In closing, we would exist remiss in not commenting on another very important pattern observed in our data. Among the Mexican-origin population, as well as for most of the other racial/ethnic groups considered here, baby mortality is higher among U.Due south.-born women than amidst immigrant women. Further, among Mexican American (U.Due south.-built-in) women, the statistical parity in infant mortality with non-Hispanic whites observed in the commencement week later on birth disappeared in the later periods of infancy, when the Mexican American women exhibited a moderate disadvantage compared with U.S.-born, not-Hispanic white women. Such patterns of less-favorable Mexican American wellness over time and across generations in comparison with non-Hispanic whites are consistent with a negative acculturation interpretation of Hispanic wellness (National Research Council 2006), or longer exposure to a less-salubrious social environment for the Mexican-origin population compared with non-Hispanic whites. Thus, the most important result in moving forward in this area of inquiry is non whether an epidemiologic paradox of Mexican-origin infant bloodshed exists in the Usa; information technology does, at least for now. Rather, the more than important issue is whether Mexican-origin health and bloodshed outcomes will continue to be characterized past parity or well-nigh-parity with non-Hispanic whites in a context of standing social disadvantage in the United States among the Mexican-origin population.
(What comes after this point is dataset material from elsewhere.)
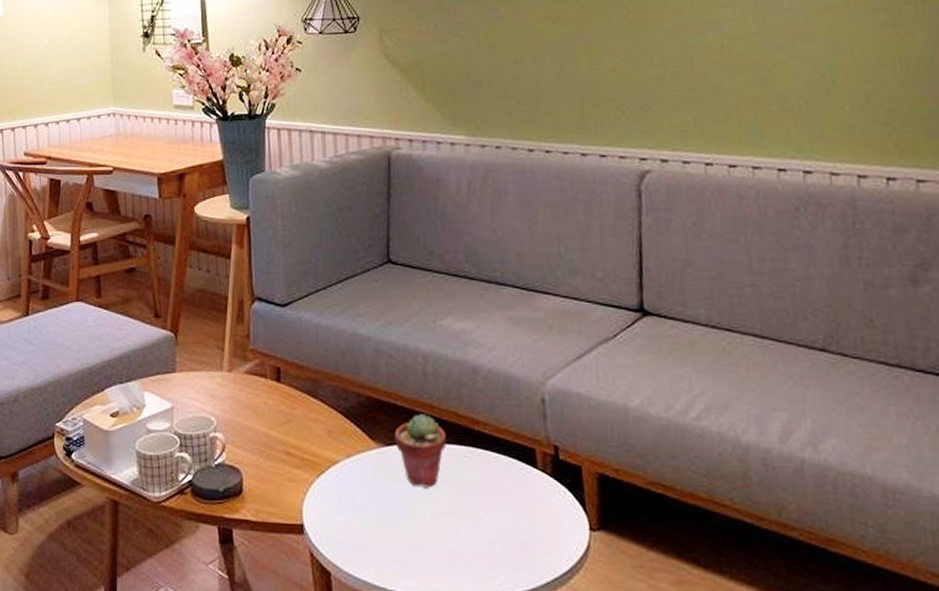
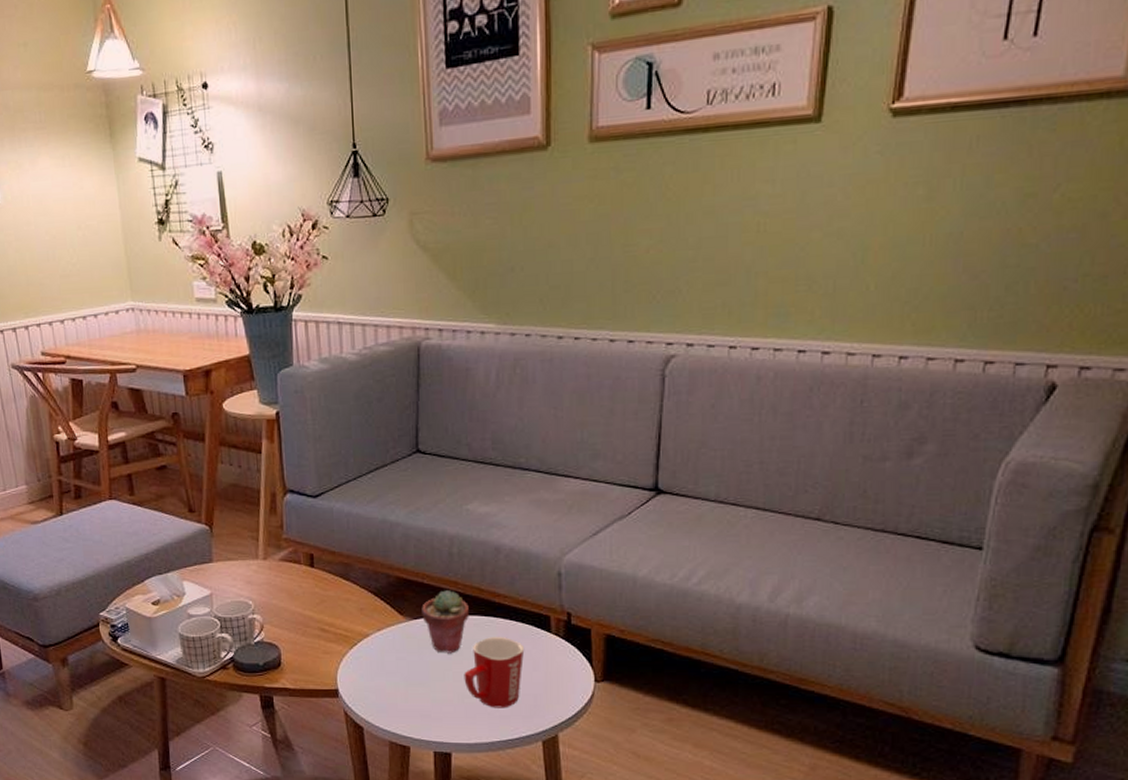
mug: none [442,469,509,558] -> present [464,636,525,708]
Forth these lines, it volition be vitally of import in the coming decades to continue to monitor the health and health behavior of 2nd- and third-generation Mexican-origin individuals throughout the land while pursuing an aggressive social policy calendar that attempts to close the educational, income, and health insurance gaps between minority groups in the The states and the majority white population.

Acknowledgments

We gratefully acknowledge the financial support for this analysis provided by the National Plant of Child Wellness and Human Development (Grants R01 HD49754 and RO1 HD043371). Nosotros also thank Andres Villareal, Emilio Parrado, and population brownbag seminar attendees at Duke University, the University of North Carolina at Chapel Colina, and the University of Texas at Austin for helpful comments and suggestions.

Footnotes

1Of class, Puerto Ricans from the island of Puerto Rico are U.S. citizens at birth and are not immigrants to the U.s.. It is common in inquiry such as this to compare isle-born Puerto Ricans with mainlandborn Puerto Ricans. For simplicity's sake just, we employ the terms foreign-born (or immigrant) and U.S.-born, respectively, for all the racial/ethnic populations but fully realize that these concepts do not accurately depict the nativity distinction for Puerto Ricans.
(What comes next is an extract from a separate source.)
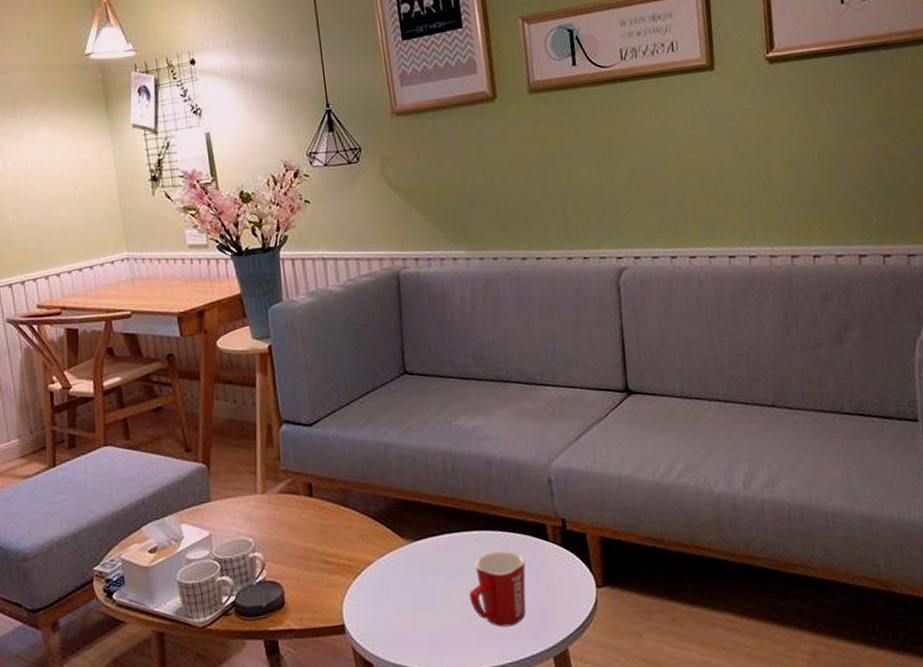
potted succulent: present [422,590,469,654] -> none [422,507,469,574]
2The results presented here are robust to alternative specifications of the underlying probability model. For example, a classical life tabular array approach uses the observed bloodshed to decrement the survivors in order to reverberate the effective number at risk at the starting time of each age interval. The usual assumption in this case is that deaths in each age interval follow a binomial distribution. Standard errors calculated based on assuming a binomial distribution testify differences at the seventh decimal place from our estimates. This is attributable to the very large sample sizes used in this analysis. Considering we do not know the actual number of infant deaths in Mexico for infants built-in in the Usa to resident mothers who after returned to Mexico, we practice not decrement the number at risk in each historic period interval.